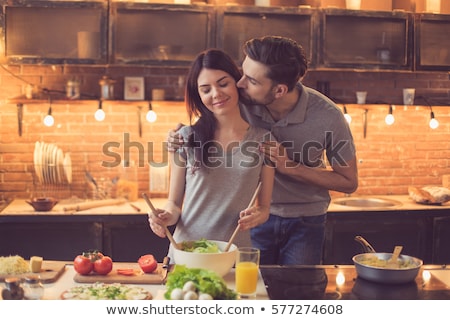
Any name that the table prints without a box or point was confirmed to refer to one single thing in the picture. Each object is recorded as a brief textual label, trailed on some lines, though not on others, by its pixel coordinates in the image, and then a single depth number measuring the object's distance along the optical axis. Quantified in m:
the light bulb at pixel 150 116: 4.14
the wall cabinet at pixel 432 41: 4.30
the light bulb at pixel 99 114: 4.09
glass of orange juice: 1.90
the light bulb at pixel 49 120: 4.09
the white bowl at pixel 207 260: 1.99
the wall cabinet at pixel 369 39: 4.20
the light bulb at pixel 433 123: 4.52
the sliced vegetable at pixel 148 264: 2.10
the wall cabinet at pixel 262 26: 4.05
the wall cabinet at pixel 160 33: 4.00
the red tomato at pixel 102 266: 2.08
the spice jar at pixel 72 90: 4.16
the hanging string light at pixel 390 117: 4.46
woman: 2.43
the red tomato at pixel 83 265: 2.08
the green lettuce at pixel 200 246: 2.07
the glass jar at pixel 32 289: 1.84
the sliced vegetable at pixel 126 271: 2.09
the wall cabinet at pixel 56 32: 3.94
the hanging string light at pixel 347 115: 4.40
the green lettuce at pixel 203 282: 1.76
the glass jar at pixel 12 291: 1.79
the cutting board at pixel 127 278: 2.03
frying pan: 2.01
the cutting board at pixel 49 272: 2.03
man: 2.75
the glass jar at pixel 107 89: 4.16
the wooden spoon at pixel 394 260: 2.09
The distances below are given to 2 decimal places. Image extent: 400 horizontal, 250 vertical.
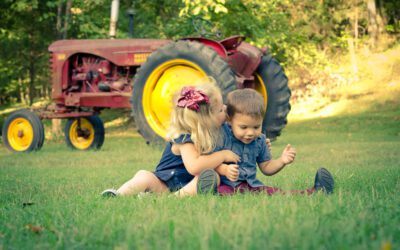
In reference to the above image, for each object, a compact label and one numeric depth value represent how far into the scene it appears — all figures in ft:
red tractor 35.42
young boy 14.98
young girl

### [WHAT YOU HAVE TO DO]
Repeat each line of the records above exactly, but do not copy the pictures.

### [ANSWER SECTION]
Any name that the table prints without a box or point was confirmed to refer to one single thing in the picture. Each object is recorded as a brief textual label, trailed on some lines, though not on others, by its pixel coordinates in the image, and then a single depth number measuring the object's distance along the optical axis. Quantified in m:
the light bulb at pixel 150 116: 4.14
the wall cabinet at pixel 432 41: 4.30
the light bulb at pixel 99 114: 4.09
glass of orange juice: 1.90
the light bulb at pixel 49 120: 4.09
the white bowl at pixel 207 260: 1.99
the wall cabinet at pixel 369 39: 4.20
the light bulb at pixel 433 123: 4.52
the sliced vegetable at pixel 148 264: 2.10
the wall cabinet at pixel 262 26: 4.05
the wall cabinet at pixel 160 33: 4.00
the red tomato at pixel 102 266: 2.08
the spice jar at pixel 72 90: 4.16
the hanging string light at pixel 390 117: 4.46
woman: 2.43
the red tomato at pixel 83 265: 2.08
the green lettuce at pixel 200 246: 2.07
the glass jar at pixel 32 289: 1.84
the sliced vegetable at pixel 126 271: 2.09
the wall cabinet at pixel 56 32: 3.94
the hanging string light at pixel 347 115: 4.40
the green lettuce at pixel 203 282: 1.76
the glass jar at pixel 12 291: 1.79
the cutting board at pixel 127 278: 2.03
frying pan: 2.01
the cutting board at pixel 49 272: 2.03
man: 2.75
the glass jar at pixel 107 89: 4.16
the wooden spoon at pixel 394 260: 2.09
The distances below are given to 2 decimal places. Image extent: 400 horizontal, 250 vertical.
In reference to the above image, for each object, a compact label and one numeric depth value represent how far into the scene it appears — all figures in ft:
red tractor 35.42
young boy 14.98
young girl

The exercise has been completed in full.